Data and AI cluster

Project: [Closed] (PwC) LLMs for Data Analysis Pipelines

Description

LLM has the potential to make data more accessible to a non-technical audience through prompt-based analytics. It also has the potential to help make engineering teams more efficient by quickly getting a first draft of a data pipeline.

Both of these applications hinge on appropriate tagging and management of data:

• If we ask the LLM to plot quarterly sales for product X, how will the LLM know which sales field to pick if it is not appropriately tagged in the metadata layer?

• The same basic principle applies in an engineering context, but more complex (e.g., anonymization policies, variety of ingest, compute, and storage/publish options, etc.)

• For this, you could provide the LLM with a bunch of data engineering policies and principles that your company follows so that it builds pipelines according to your approach.

• How do you set your metadata up to be able to leverage these new capabilities? How do you still build in a fail-safe / undo / human intervention step in the process?

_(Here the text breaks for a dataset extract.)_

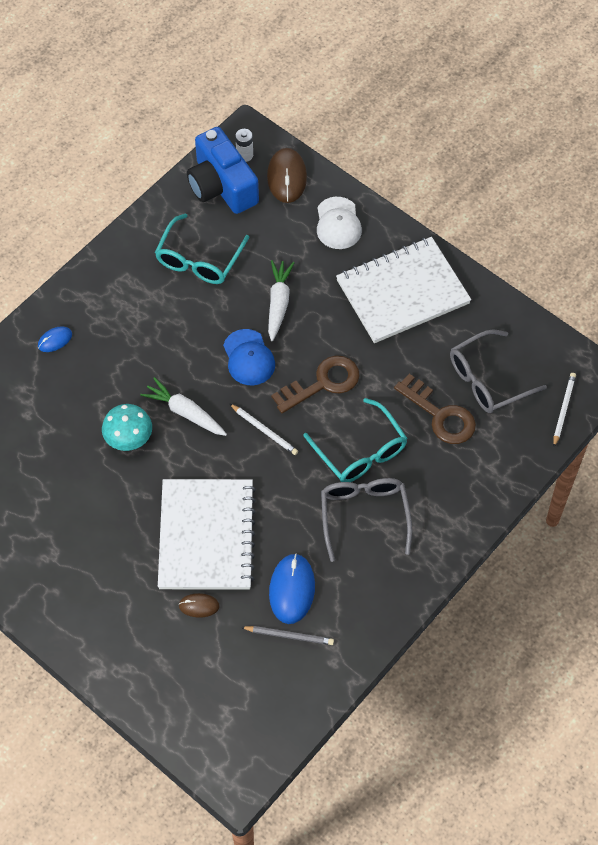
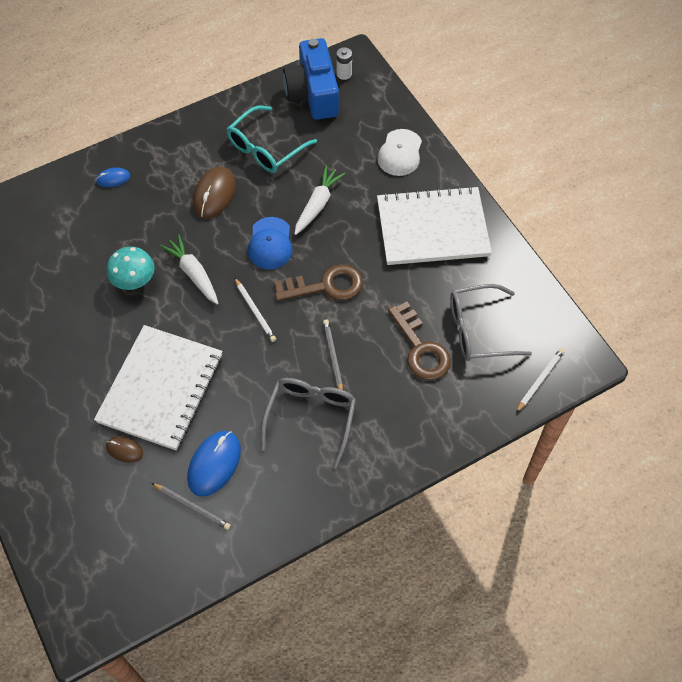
camera: 20 degrees right, 0 degrees up
brown mouse [267,148,307,203] -> brown mouse moved to [193,167,236,219]
turquoise glasses [303,398,408,482] -> grey pencil [323,319,343,390]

Based on underlying metadata of the differnet sytems and transformation script (e.g. SQL), create an approach to automatically detection data lineage / data discovery. This as a fundamental building block for setting up a good data management process. A specific use case could be ESG data. Where we see that it takes a lot of time to create insights in ESG data lineage etc - would help if we can do a quick scan based on data from the systems.

Details

Supervisor: Bart Engelen
External location: PwC
Link: Thesis